Wait, you’re getting packet loss between your Caddy container and your other containers? And those containers are all running on the same machine? wat. That’s definitely not a Caddy issue then. I don’t have a clue what that could be. Might need to do a fresh install on that machine in case it’s some crazy OS-level issue causing networking trouble. Or it’s some weird Docker network config issue. Networking stuff like this is outside of my expertise.

That said, some config tips:

Global options should always go first, snippets and sites after.

I recommend using this pattern with handle blocks instead, so you can more easily have a fallback for unmatched subdomains, and more flexibility if you need to do anything other than reverse_proxy for another service, because otherwise you’d be contending with Caddy’s directive ordering.

Thanks for the tips on the Caddyfile. I agree it seems to be a Docker/other issue but the randomness of it makes it really difficult to track down. Also this:

Makes me believe it has something to do with the domain, or Caddy at some level…although then it doesn’t make sense that exec’ing into the container and pinging another would show the same issue. :confused:

It’s kinda boggling my mind a little bit that this issue cares about DNS?

Technically speaking DNS resolution and the actual connection are two separate procedures. First we turn a hostname into an IP address with domain name resolution, THEN we connect to that IP address. Once we have the IP, DNS shouldn’t come into it.

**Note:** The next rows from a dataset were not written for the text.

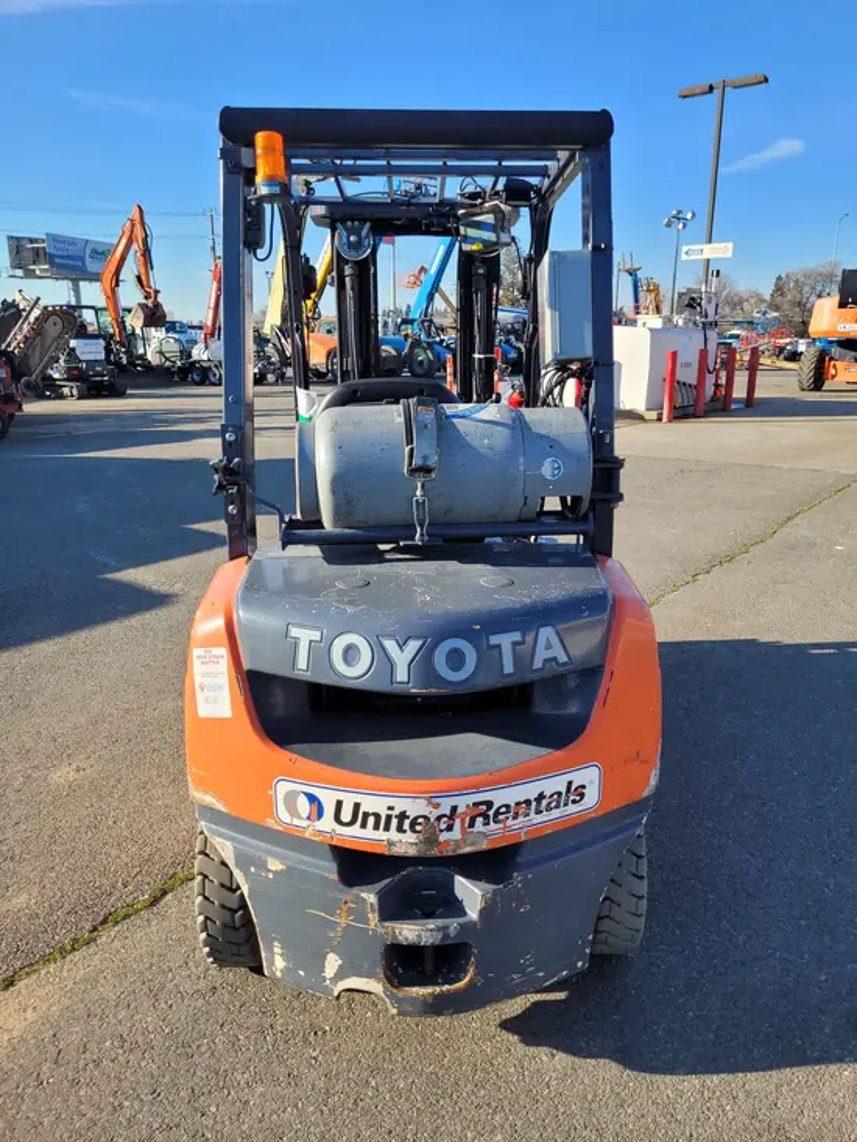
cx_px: 428
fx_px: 858
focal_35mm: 26
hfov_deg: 53.1
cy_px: 571
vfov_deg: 67.3
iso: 40
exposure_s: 1/1093
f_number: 1.8
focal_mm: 5.4
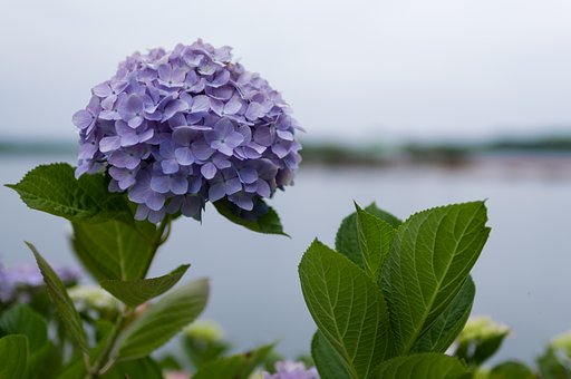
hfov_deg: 43.7
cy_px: 190
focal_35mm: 45
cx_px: 286
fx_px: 713
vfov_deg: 29.8
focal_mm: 30
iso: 100
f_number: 1.4
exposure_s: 1/3200
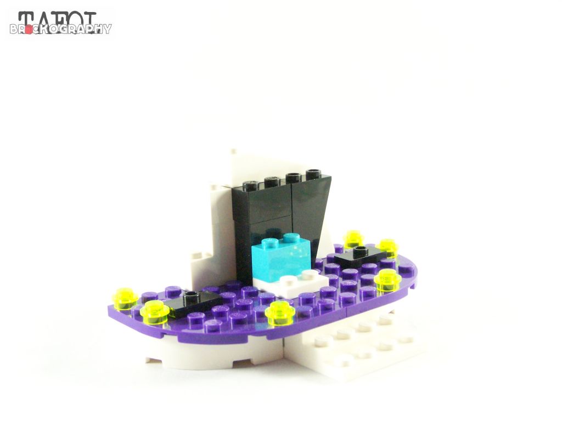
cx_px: 281
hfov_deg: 32.7
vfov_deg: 24.8
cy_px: 210
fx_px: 958
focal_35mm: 59
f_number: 3.6
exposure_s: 1/60
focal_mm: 9.8
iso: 400
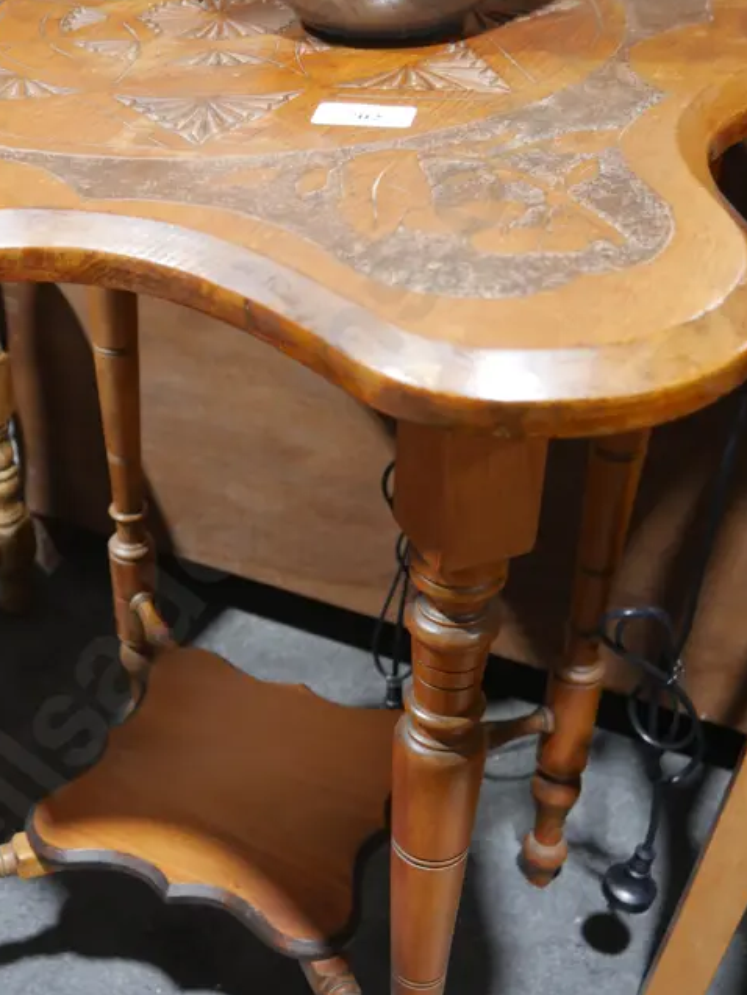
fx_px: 1294
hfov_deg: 31.5
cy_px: 597
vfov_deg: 41.9
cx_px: 168
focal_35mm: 45
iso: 1000
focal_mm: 14
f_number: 3.5
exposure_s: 1/60
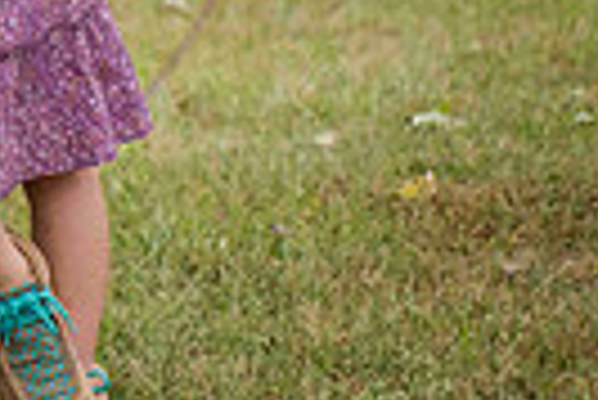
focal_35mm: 364
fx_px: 6053
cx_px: -620
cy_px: -420
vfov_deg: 3.7
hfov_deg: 5.5
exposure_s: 1/500
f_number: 4.5
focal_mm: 80
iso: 400
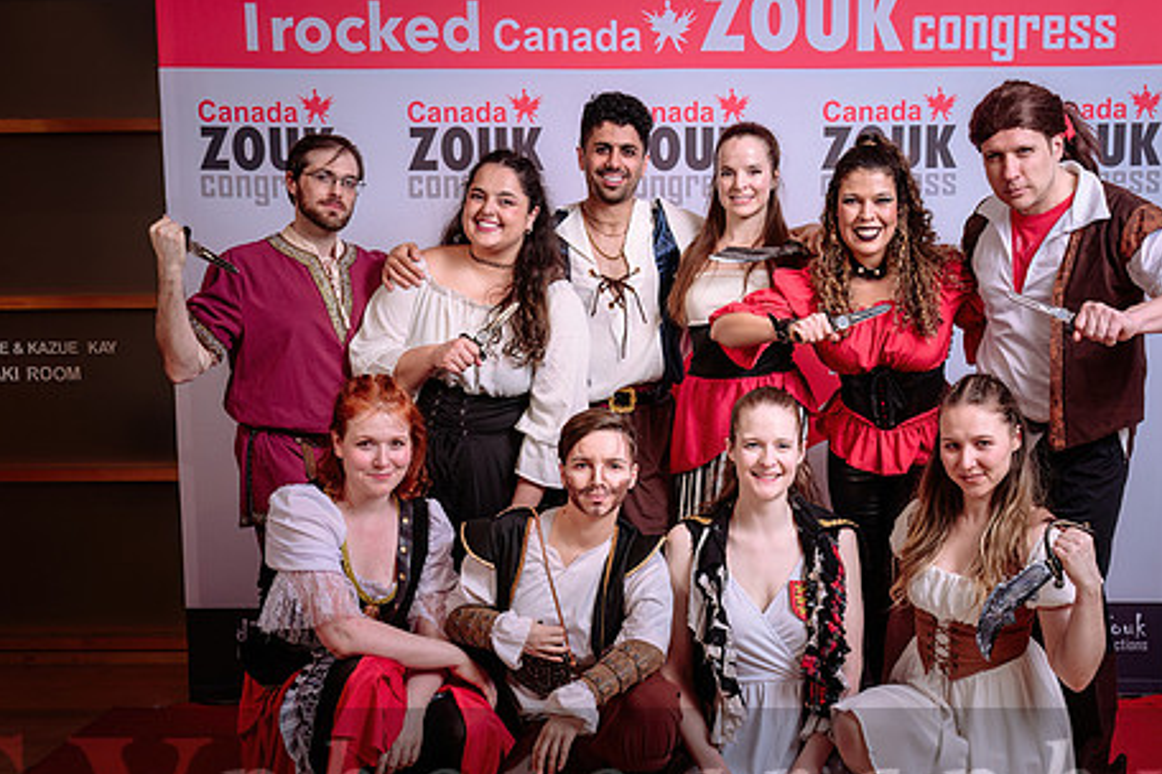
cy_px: 468
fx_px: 1356
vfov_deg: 31.8
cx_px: 668
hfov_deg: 46.3
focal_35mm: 42
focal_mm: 31.5
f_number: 5.6
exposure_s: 1/125
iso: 100
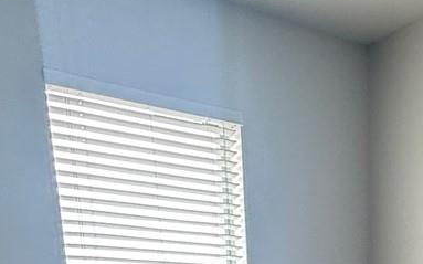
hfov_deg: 32.4
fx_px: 714
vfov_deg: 15.5
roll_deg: +1.3
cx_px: 317
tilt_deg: -16.2
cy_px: 567
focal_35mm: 62
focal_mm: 2.22
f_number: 2.2
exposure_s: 1/99
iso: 160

So to hear you describe pinging another container by service name and losing all those packets? But connecting over IP without using DNS and you get solid fast connections every time? My knowledge is not deep enough into the networking stack to even conceive of how that could be possible, let alone how to fix it. Each individual ICMP packet ping sends has no DNS-related information and should be indistinguishable from an ICMP packet where ping used DNS to resolve the IP first. So how could a network stack discriminate between those?

To be completely, brutally honest - I’m with Francis insofar as I would nuke the machine from orbit (cattle, not pets) and reimplement the Compose stack on a brand new or known good machine. At a certain level it just becomes more efficient than to try and learn about something you didn’t know you don’t know about and might never be an issue again.

Good point. Once the pings are going out, DNS shouldn’t even be involved. As is evident by the command output itself, it already knows the IP. It’s also totally possible that I’m just getting lucky when I hit it by IP instead of domain in browser and it’s leading me to think it’s behaving differently when it really isn’t.

I’m trying to treat nuking the machine as a last resort currently but that does seem to be way this is heading unfortunately.

For posterity, with some help from the Docker community, I think the root cause for this has been identified:

As you can see from the network inspect I posted, audiobookshelf and cloudflare-tunnel share a MAC address, likely causing this odd behaviour due to the collision. I’m not clear yet on if this is a Portainer specific issue, or docker itself, but regardless I should be able to workaround it now that I at least know the issue. Thanks for all your help!

1 Like

Wow that’s insane. Good to know. From my reading of that issue, seems like it’s Portainer’s fault, but they don’t have the information necessary to make a smarter decision because Docker doesn’t have a way to provide it.